MG8G/MG8E 磁気式酸素濃度計は、可燃性ガスを含む混合ガス中の酸素濃度測定だけでなく、腐食性ガス中の酸素濃度測定など広範なアプリケーションに適応できる酸素濃度計として、横河電機が独自に開発した「磁気流量比式」の検出器を備えています。

下図に磁気流量比式検出器の原理図を示します。
測定ガスは、下図のように検出器の測定ガス入口から入り、リング状ガス流路を二手に分かれて流れます。
一方、補助ガスは補助ガス入口から入り、リング状ガス流路に向かってA,B方向に分かれて流れます。補助ガス流路には、AおよびB方向のそれぞれの流量を測定する2つの検出用サーミスタがあります。また、B方向の流路には磁石によって磁界がかけられています。

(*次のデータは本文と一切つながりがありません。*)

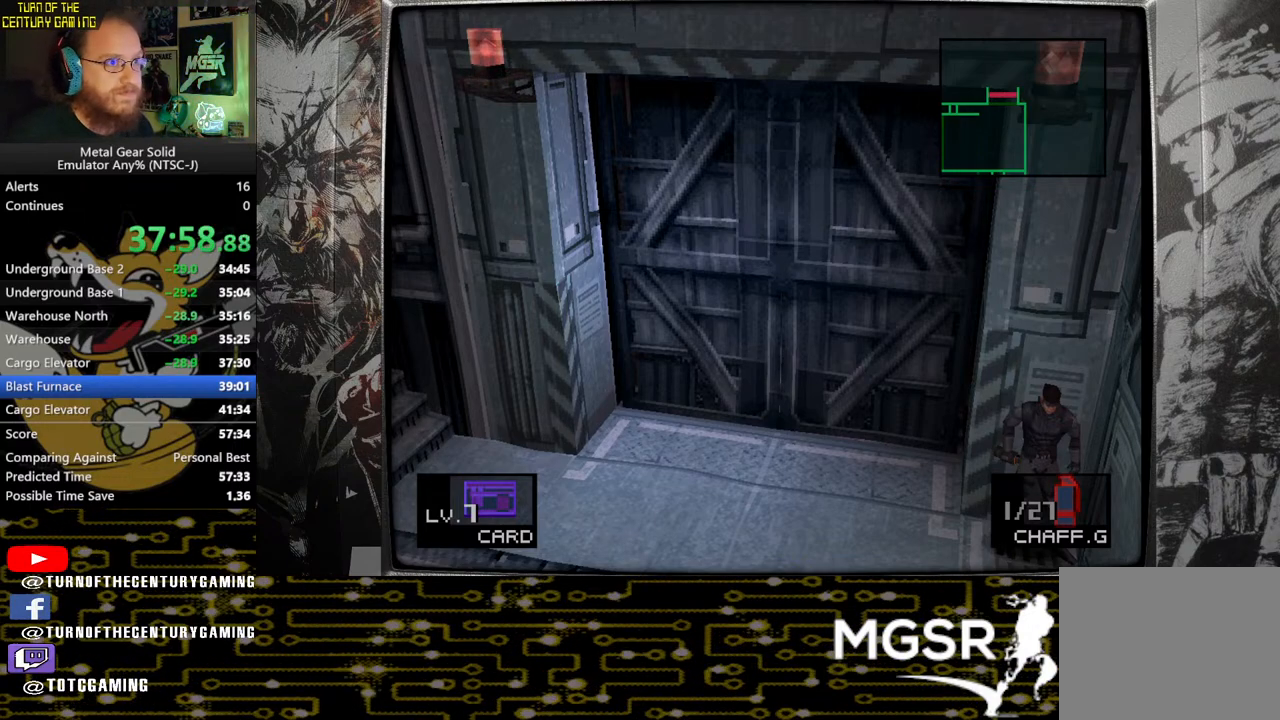
Gameplay with a controller (PlayStation layout); each line is a JSON object with the inputs held at the frame after it. "events" lists button and stick changes between this image and that frame as [ms after this image, input, new state], when the widget could be followed in between.
{"buttons": ["DPAD_UP"], "left_stick": "center", "right_stick": "center", "events": []}
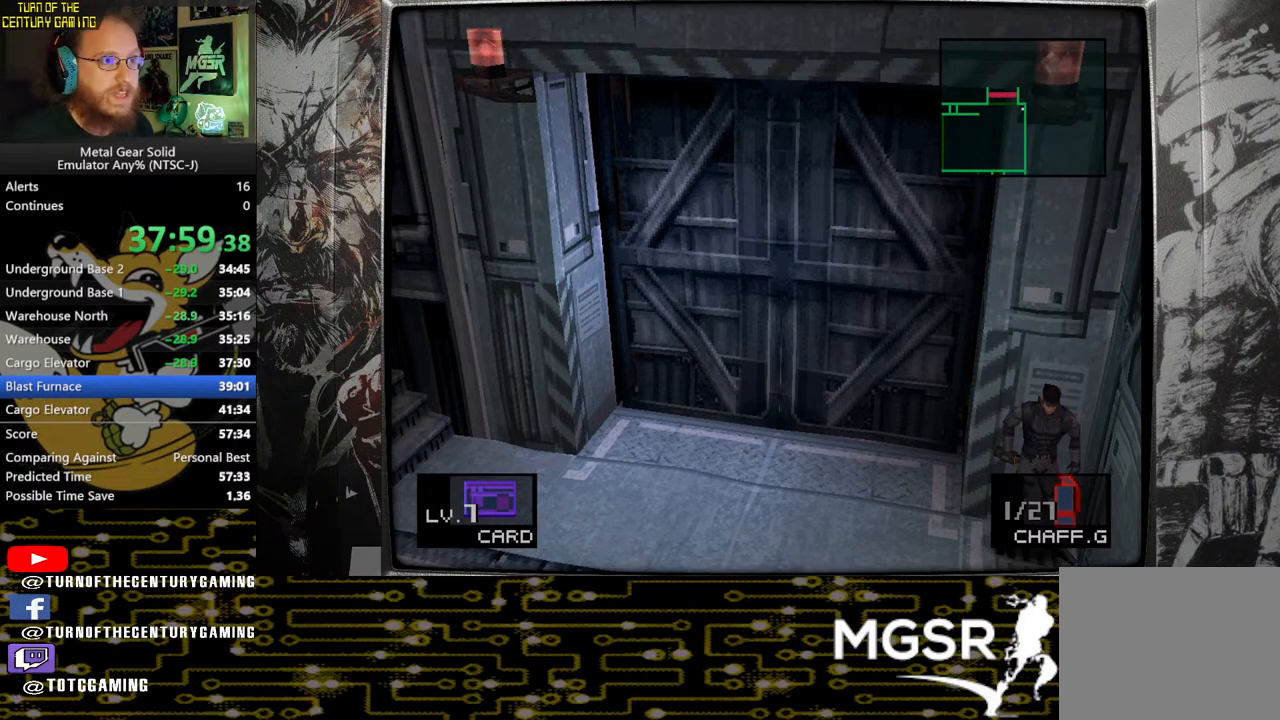
{"buttons": ["DPAD_UP"], "left_stick": "center", "right_stick": "center", "events": []}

測定ガス中に酸素があると、酸素が磁界に引き付けられるため、B方向に流れる補助ガスの流量が減少します。この絞り効果によって生じるB方向とA方向の流量比の差異は、測定ガス中の酸素濃度に比例します。これを検出用サーミスタで検出し出力します。

このように、MG8G/MG8E 磁気式酸素濃度計は、補助ガスを使うことで測定ガスを検出用サーミスタに接触させないで測定することができます。そのため、汚れや腐食の影響がなく、長期にわたり安定した測定ができます。
また、補助ガスを使うことにより、他ガスの干渉を最小限に抑えることができ、精度よく測定することができます。